**PYTANIA DO TEKSTU:**
A – Co według zapowiedzi odcinka serialu „Na sygnale” Katia ukradnie doktorowi Górze pierwszej nocy?
B – Proszę przepisać z zapowiedzi odcinka serialu „Na sygnale” fragment od „- Na razie będziesz” do „na kradzieży laptopa.”.

**FRAGMENT TEKSTU:**
☆ ☆ ☆

"Na sygnale": To na pewno jego córka? Zaatakuje go i okradnie
Gdy w 677. odcinku "Na sygnale" (emisja 19 lutego o godz. 22.25 w TVP2) doktor Góra (Tomasz Piątkowski) zdecyduje się przyjąć pod swój dach podającą się za jego biologiczną córkę Katię (Alicja Chmielewska), niewdzięczna dziewczyna odpłaci mu kradzieżą i bezpardonowym atakiem!
Nieoczekiwane pojawienie się rzekomej córki w życiu leśnogórskiego lekarza nie sprawi, że w głowie Artura zapali się czerwona lampka, iż może mieć do czynienia ze zwykłą oszustką i naciągaczką. Jego podejrzeń nie wzbudzi nawet fakt, że dziewczyna odmówi poddania się badaniom DNA, które by potwierdziły (lub wykluczyły) jego ojcostwo.
Żeby było jeszcze ciekawiej, Beata (Justyna Sieniawska), ciężarna żona Góry, również nie wykaże się choćby elementarną czujnością. Powita Katię z otwartymi ramionami.
- Na razie będziesz spać w salonie! - przyjmie ją do swego domu, gdy okaże się, że "córka" Artura nie ma się gdzie podziać.
Jeszcze przeprosi ją za to, że nie zdążyli wszystkiego należycie przygotować na jej przyjęcie!
- Nie bój się, wszystko będzie dobrze! Wiem, że masz żal do Artura. Późno się zainteresował... Ale, Katia, to jest teraz twój dom - zapewni nowo poznaną dziewczynę Beata.
Tymczasem już pierwszej nocy doktor Góra nakryje swoją rzekomą córkę na kradzieży laptopa.
Na widok rozespanego Artura ubranego tylko w piżamę dziewczyna bynajmniej się nie wystraszy. Wręcz przeciwnie - bezpardonowo go zaatakuje, po czym zniknie bez śladu... Oczywiście z ukradzionym laptopem "tatusia".
Jak Góra wyjaśni to zajście?
677. odcinek "Na sygnale" zostanie wyemitowany w środę 22 lutego o godz. 22.25 w TVP2.

☆ ☆ ☆

**DOSTARCZONE DANE:**
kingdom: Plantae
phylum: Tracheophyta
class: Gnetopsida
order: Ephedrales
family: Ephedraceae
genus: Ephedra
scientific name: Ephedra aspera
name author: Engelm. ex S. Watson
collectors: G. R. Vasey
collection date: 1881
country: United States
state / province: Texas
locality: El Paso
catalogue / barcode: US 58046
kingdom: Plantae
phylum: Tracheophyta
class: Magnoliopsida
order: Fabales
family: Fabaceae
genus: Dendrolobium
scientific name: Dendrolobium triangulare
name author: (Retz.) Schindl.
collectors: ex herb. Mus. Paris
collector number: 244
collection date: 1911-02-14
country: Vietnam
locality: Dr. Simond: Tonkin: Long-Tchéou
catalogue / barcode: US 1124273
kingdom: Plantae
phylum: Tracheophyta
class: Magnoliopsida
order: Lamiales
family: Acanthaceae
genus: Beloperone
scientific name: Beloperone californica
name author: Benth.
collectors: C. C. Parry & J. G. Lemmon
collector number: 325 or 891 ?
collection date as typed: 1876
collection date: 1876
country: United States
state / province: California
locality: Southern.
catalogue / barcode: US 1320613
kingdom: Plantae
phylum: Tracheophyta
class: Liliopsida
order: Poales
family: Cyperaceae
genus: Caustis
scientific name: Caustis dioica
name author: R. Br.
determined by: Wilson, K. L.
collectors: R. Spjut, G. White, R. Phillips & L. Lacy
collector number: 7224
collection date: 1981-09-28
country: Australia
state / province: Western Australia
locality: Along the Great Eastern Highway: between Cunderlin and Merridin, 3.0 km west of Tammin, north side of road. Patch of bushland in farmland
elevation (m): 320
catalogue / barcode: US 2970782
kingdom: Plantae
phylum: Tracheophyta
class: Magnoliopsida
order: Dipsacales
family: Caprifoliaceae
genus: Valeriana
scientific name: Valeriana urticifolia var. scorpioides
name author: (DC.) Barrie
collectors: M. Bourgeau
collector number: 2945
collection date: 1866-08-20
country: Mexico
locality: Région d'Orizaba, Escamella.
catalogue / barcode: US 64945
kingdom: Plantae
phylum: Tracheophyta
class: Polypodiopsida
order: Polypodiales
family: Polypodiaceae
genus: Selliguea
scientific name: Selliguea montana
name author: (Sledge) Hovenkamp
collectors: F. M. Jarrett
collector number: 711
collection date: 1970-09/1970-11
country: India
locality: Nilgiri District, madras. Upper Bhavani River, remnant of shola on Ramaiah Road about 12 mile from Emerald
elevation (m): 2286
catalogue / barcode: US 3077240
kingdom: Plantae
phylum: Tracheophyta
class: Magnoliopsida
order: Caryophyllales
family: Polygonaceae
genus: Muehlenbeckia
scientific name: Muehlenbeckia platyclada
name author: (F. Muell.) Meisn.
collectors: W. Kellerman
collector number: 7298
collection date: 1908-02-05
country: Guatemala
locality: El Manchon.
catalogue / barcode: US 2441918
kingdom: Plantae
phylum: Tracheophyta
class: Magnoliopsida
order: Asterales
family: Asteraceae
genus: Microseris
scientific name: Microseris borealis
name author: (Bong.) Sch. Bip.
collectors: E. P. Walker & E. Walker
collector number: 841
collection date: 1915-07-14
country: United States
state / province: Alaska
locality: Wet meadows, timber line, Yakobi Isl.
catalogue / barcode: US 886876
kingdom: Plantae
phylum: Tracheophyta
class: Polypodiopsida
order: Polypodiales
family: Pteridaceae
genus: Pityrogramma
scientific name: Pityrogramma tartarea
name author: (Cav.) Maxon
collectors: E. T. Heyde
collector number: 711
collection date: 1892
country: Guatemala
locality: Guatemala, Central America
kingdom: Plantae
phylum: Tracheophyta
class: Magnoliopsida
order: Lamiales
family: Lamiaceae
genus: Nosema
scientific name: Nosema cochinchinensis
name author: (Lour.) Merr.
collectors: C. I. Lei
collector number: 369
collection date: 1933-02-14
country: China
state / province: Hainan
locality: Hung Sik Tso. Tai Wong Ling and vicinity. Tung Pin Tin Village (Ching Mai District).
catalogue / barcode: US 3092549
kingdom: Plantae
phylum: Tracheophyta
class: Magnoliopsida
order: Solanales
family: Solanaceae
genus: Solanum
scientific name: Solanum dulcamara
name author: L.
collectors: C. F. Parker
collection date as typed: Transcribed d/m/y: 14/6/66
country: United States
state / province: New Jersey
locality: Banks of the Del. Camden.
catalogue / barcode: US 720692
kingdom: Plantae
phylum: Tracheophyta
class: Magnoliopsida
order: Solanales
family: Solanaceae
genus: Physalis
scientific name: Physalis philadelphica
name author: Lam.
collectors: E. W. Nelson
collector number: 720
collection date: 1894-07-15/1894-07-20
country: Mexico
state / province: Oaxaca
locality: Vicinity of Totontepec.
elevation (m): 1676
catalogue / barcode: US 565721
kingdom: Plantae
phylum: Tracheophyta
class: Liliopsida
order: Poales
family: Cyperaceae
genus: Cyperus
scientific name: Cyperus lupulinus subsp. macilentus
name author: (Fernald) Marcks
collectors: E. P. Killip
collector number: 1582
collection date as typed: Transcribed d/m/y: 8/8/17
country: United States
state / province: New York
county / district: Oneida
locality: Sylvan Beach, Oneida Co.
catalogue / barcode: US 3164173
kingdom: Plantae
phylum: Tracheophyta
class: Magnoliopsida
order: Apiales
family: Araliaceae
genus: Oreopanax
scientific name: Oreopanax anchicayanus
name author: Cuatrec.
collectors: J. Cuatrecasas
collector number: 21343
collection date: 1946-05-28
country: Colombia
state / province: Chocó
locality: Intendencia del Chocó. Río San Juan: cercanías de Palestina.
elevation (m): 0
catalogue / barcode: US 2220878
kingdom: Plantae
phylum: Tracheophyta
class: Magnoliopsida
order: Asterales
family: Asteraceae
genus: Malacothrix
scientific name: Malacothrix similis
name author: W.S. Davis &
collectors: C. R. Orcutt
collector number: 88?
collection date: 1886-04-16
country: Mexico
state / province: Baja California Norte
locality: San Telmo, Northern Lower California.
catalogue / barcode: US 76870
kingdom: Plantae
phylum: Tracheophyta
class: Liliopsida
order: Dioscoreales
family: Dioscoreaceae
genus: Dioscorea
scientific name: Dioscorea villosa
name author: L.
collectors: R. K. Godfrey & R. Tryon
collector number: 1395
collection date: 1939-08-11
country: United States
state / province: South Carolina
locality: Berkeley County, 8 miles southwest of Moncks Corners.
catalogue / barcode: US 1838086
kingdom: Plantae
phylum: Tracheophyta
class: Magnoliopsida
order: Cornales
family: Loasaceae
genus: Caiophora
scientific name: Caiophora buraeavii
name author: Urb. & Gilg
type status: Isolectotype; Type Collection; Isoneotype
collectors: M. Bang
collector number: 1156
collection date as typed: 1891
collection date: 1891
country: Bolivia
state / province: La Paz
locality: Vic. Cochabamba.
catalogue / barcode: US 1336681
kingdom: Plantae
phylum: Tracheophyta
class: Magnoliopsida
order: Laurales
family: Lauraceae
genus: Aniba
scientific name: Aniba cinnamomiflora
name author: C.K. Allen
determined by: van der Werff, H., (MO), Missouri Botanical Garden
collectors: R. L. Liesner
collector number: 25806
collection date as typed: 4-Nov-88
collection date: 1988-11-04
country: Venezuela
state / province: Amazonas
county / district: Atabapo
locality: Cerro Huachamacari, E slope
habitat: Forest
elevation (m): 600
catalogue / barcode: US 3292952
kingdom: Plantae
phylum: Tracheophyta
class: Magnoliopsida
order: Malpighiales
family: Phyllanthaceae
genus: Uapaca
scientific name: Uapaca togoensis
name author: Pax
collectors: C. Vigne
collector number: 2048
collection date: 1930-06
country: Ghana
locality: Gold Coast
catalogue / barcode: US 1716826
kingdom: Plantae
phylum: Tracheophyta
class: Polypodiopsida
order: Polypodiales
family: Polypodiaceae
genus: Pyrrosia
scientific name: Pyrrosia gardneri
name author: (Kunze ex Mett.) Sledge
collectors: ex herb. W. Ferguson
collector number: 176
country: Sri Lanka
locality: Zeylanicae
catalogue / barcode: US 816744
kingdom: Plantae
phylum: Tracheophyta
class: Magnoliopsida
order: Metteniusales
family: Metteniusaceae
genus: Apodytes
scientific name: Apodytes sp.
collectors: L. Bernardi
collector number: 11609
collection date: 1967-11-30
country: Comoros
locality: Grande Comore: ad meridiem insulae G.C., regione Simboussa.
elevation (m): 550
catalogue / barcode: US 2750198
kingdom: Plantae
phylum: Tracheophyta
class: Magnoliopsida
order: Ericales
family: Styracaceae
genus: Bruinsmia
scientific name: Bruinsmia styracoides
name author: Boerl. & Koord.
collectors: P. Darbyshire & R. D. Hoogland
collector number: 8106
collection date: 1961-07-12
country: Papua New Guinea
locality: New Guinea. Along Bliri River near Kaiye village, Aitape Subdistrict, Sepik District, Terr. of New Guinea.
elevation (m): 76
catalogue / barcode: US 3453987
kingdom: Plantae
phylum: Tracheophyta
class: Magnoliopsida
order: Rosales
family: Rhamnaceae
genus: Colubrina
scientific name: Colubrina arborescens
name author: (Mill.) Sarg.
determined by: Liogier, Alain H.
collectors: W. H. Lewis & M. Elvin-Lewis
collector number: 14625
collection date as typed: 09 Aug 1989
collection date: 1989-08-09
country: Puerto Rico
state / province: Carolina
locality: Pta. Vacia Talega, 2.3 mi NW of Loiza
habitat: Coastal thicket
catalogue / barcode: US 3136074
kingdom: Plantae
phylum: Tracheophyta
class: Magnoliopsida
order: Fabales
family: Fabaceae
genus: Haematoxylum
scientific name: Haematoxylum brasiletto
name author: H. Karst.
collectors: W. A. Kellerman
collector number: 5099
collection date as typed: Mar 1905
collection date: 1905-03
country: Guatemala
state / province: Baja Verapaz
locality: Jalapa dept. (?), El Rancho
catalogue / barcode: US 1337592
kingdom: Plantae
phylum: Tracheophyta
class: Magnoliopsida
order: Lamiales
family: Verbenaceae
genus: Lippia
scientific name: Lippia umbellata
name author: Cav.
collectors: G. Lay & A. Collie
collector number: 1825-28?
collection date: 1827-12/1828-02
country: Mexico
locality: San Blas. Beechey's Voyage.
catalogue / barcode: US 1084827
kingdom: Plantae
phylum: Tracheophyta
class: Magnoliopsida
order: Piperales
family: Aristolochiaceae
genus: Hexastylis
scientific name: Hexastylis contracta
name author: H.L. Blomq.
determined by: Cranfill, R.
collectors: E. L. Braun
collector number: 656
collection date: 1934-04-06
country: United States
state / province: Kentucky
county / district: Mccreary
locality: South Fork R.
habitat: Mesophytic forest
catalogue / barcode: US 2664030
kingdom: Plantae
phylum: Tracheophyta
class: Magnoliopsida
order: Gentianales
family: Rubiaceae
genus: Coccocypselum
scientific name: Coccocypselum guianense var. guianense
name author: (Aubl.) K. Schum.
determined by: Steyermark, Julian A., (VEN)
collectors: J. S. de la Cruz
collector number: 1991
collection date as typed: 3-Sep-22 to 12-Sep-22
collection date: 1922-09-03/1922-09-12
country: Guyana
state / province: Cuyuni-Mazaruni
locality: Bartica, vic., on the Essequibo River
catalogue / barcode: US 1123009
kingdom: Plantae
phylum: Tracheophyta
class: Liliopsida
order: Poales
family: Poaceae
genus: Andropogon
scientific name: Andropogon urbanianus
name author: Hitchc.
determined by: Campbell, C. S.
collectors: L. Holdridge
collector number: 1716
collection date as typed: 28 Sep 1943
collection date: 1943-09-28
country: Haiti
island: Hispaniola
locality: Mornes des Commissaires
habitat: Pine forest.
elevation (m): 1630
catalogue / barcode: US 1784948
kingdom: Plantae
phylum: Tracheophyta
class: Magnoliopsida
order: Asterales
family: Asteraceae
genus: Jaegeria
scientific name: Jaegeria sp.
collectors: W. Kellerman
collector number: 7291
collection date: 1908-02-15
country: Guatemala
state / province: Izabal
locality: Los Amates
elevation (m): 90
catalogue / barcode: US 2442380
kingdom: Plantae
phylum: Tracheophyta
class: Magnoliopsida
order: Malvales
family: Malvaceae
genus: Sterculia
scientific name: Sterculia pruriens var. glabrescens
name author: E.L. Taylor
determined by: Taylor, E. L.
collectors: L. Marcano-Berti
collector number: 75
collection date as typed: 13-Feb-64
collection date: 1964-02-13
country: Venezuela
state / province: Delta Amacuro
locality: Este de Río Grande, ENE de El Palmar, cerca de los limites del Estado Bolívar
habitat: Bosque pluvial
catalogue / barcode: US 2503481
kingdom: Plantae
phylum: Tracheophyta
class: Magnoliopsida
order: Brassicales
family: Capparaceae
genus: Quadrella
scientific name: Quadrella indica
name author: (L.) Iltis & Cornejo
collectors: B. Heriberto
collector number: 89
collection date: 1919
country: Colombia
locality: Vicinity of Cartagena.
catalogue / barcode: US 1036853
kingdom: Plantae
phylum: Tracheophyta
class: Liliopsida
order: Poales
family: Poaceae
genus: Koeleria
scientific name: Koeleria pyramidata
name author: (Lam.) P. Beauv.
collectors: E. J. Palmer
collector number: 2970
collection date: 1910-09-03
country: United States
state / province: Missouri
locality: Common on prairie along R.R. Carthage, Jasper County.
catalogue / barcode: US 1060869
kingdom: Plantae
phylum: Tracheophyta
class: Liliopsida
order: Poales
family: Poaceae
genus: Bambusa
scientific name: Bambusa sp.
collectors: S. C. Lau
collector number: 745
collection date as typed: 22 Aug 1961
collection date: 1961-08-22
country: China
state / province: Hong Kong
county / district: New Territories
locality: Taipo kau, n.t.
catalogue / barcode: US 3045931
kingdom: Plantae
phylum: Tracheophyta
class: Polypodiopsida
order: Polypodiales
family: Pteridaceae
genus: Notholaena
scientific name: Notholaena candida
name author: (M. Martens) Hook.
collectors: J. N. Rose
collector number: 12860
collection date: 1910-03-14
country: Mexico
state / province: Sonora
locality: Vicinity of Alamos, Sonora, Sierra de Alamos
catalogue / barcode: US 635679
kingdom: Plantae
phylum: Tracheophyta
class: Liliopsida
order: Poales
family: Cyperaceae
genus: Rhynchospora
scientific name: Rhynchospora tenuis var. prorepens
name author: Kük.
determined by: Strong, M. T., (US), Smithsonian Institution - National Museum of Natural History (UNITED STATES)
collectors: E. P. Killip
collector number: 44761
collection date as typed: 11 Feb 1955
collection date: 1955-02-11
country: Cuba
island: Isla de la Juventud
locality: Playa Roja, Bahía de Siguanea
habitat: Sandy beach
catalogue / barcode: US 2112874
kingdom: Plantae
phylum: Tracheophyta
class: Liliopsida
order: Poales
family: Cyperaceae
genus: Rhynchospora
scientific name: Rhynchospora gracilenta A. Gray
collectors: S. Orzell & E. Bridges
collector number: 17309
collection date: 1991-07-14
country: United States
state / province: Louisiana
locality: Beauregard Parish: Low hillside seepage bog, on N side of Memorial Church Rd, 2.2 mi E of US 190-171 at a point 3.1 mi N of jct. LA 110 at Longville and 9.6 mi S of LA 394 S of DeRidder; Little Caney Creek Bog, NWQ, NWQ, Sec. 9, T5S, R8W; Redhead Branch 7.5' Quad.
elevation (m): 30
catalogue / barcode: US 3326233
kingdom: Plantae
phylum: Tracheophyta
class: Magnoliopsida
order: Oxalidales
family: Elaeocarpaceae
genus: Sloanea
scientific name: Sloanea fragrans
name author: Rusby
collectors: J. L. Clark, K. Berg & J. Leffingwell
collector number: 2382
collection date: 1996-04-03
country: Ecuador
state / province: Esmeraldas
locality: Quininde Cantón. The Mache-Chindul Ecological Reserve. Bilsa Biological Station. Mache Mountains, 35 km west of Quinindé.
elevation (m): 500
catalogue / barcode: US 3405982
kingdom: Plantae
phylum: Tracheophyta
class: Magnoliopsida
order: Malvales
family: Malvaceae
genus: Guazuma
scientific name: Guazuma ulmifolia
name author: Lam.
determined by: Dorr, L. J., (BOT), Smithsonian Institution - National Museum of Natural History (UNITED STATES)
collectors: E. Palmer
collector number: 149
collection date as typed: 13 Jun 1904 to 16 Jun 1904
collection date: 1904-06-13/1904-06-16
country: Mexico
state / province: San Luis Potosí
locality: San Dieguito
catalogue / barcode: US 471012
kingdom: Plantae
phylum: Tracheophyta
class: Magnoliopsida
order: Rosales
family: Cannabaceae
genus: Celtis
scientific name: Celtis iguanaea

☆ ☆ ☆

**ODPOWIEDZI PISEMNE:**
A – Laptopa.

B –
- Na razie będziesz spać w salonie! - przyjmie ją do swego domu, gdy okaże się, że "córka" Artura nie ma się gdzie podziać.
Jeszcze przeprosi ją za to, że nie zdążyli wszystkiego należycie przygotować na jej przyjęcie!
- Nie bój się, wszystko będzie dobrze! Wiem, że masz żal do Artura. Późno się zainteresował... Ale, Katia, to jest teraz twój dom - zapewni nowo poznaną dziewczynę Beata.
Tymczasem już pierwszej nocy doktor Góra nakryje swoją rzekomą córkę na kradzieży laptopa.